Wednesday, December 1st, 2004

Can anyone upstage Tom Peters' kaizen Is…Very Dangerous Stuff? How about David Drickhamer? David has a different view on kaizen, Continuous Improvement — Crash, But Don't Burn, appearing in Industry Week.

People often cringe when I say, "Fail early and often." We work so hard to avoid failure, to encourage it seems counter to accepted wisdom. When I worked at The Neenan Company we called attention to our errors by banging on a Chinese gong in the main lobby of the building. Visitors thought we were crazy. Our subcontractors knew it to be true!

The road to process excellence and market success — and wisdom — is paved with failure.

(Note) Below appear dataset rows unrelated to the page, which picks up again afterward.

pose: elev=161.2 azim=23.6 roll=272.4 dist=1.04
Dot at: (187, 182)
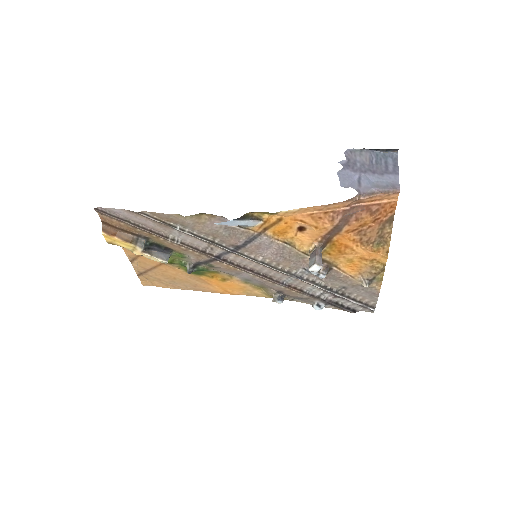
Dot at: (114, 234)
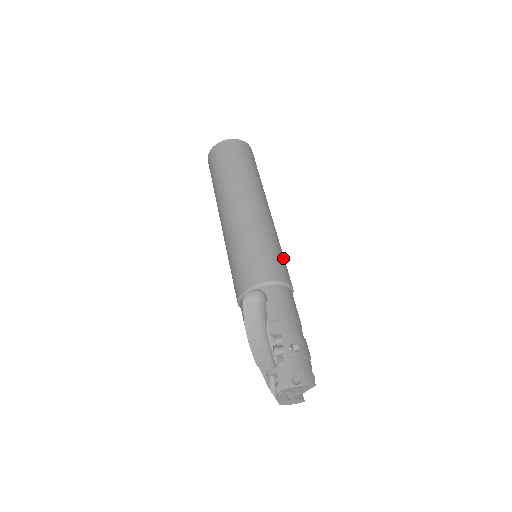
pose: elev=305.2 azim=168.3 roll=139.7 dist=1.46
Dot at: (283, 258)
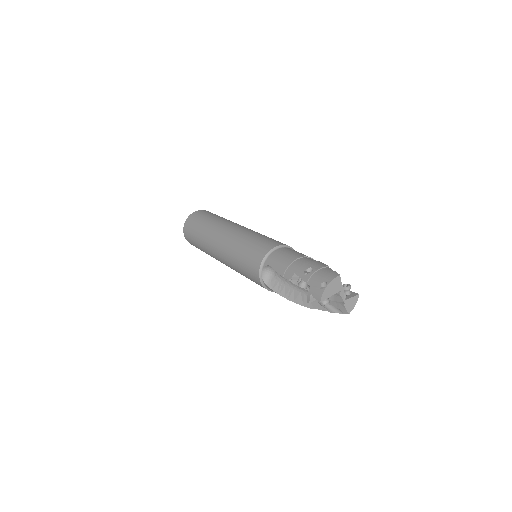
Dot at: (266, 238)
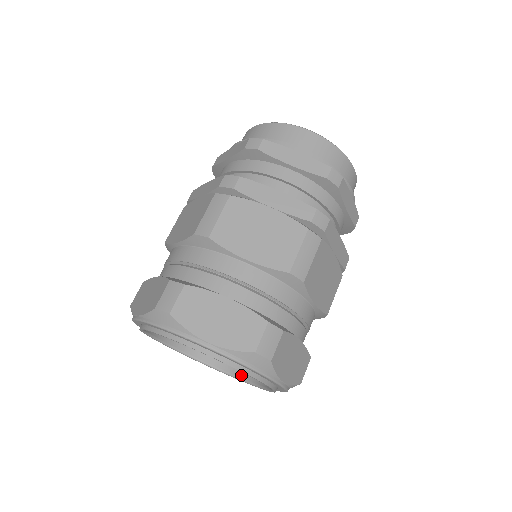
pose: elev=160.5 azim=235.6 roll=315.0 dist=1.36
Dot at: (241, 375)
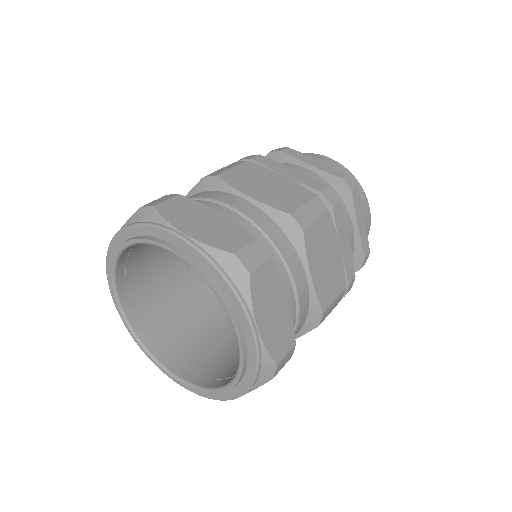
Dot at: (203, 384)
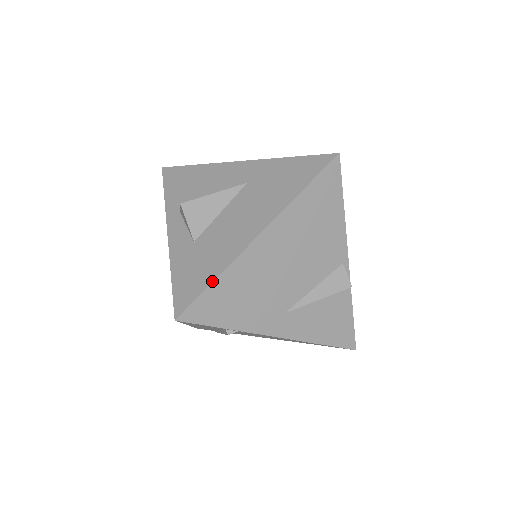
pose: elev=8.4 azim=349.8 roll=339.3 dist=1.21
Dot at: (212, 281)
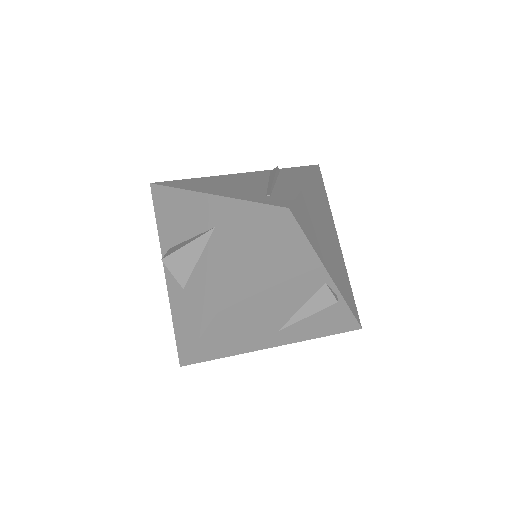
Dot at: (199, 338)
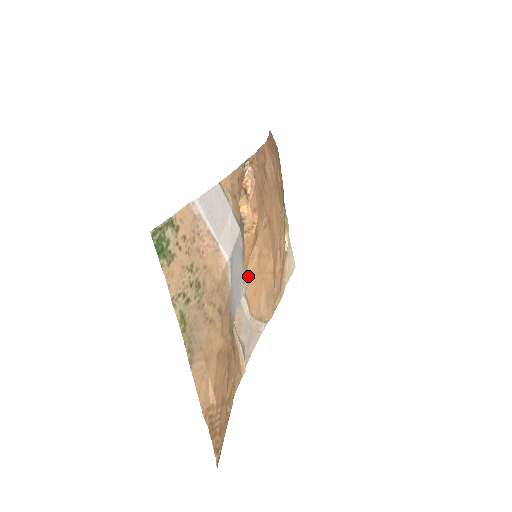
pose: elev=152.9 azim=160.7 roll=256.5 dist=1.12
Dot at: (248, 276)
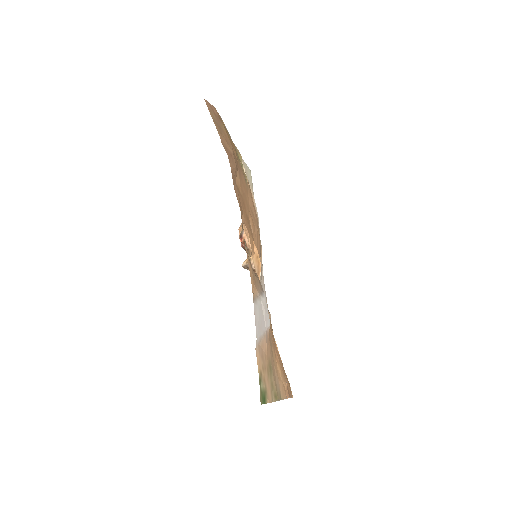
Dot at: occluded
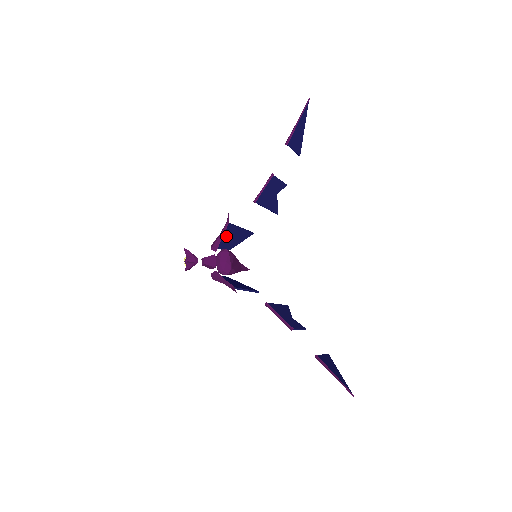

So along comes David Drickhamer telling us to talk about our company and project failures. This is a guy who says if we don't speak about the failures we can't become great.

"What doesn't work — the major and minor failures — becomes the tacit knowledge and experience that builds up within individuals and organizations as they keep trying new things. Learning from past missteps, the next time they face a similar bottleneck, or a customer makes a similar request, these people and organizations are able to skip some of the trial and error to arrive at a solution faster."

I've learned that only the mature and wisest of managers and companies take advantage of failure. Politics, petty ambitions, and the fear of not looking good are the main enemies of an organization intent on learning, innovating, and staying competitive. David describes the usual situation:

"(W)hen the death knell begins to toll for really big projects, everybody who possibly can flees, separating themselves mentally and physically from the doomed venture."

Hey, Tom Peters. kaizen is not dangerous. Danger is an organization that doesn't systematically and continuously learn from its mistakes.